Some errors are likely to come from measurements. A source of error would be parallax error, which would involve the meniscus. The parallax error would be present in the burette and pipette. This error must also be taken into consideration. Another form of human error would be the judgement in colour change. In titration it is impossible for one to judge the solution during the end point of the indicator to be the exact same colour all three times with just the naked eye. This is another limitation in the procedure. During titration the colour change can be rapid to counter this I have used a weak concentration of Hydrochloric acid, which is why I have used a concentration of 0.0065-mol dm rather than 0.01-mol dm.
Another error is that contamination is easily done as quite often you can forget which side of the burette you put the hydrochloric acid and which side you put the limewater.
My results are reliable as they are consistent with each other and I have managed to refrain from making any large errors.
Improvements
There are many things I did or should have done when carrying out a titration to ensure that the results are as accurate and reliable as possible:
1. Always wash out the apparatus with distilled water before you start.
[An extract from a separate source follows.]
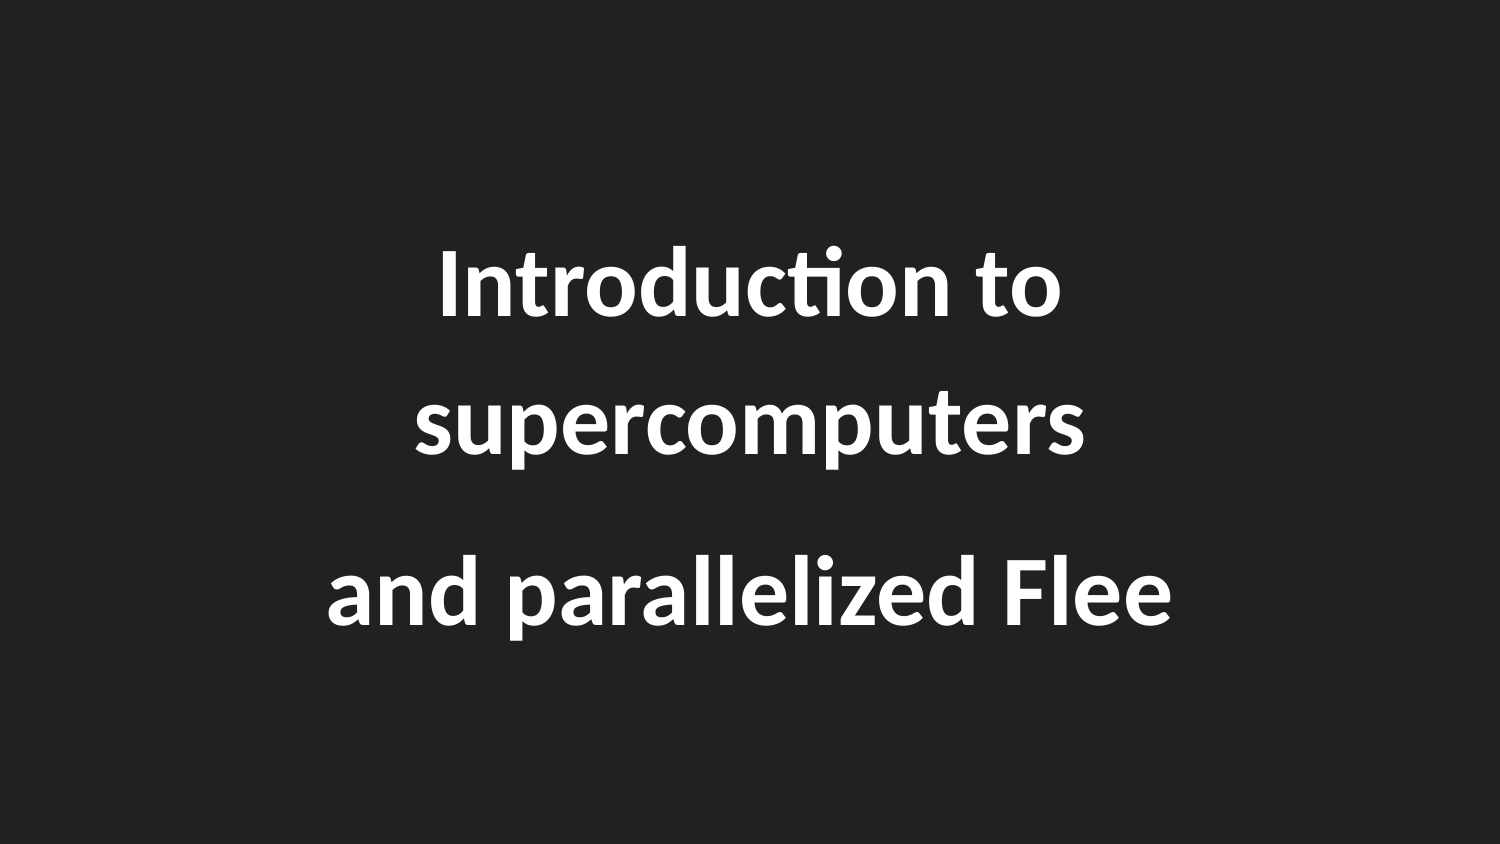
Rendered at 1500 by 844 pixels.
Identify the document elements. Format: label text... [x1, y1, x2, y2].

title Introduction to supercomputers and parallelized Flee [162, 186, 1338, 658]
2. When you have filled the burette make sure that you have removed the air bubble from below the burette’s tap.
3. When transferring the solution into the conical flask always use a graduated pipette. Ensure that the bottom of the meniscus is on the line.
4. Always leave the last drop in the graduated pipette – it is calibrated this way.
5. When adding indicator add only enough drops to get a reasonable colour. Too many drops will affect the end point and hence the accuracy of your results.
6. Always use a white tile so that the colour change at the end point is clear.
7. Before carrying out your first titration remove the filter funnel you used to fill the burette.
8. Record the starting volume and the final volume when the end point is reached. Don’t forget to record the volumes to 2 decimal places – i.e. 0.00 means on the line 0.05 means between the lines.
9. Repeat the titrations until you get concordant results i.e. 2 identical titres or 3 within 0.1cm3
Another way I could have improved the experiment was if I was to use a larger quantity of limewater for the titrations and, as a whole would reduce the percentage error. Also by repeating the experiment several more times I could have obtained a better average result.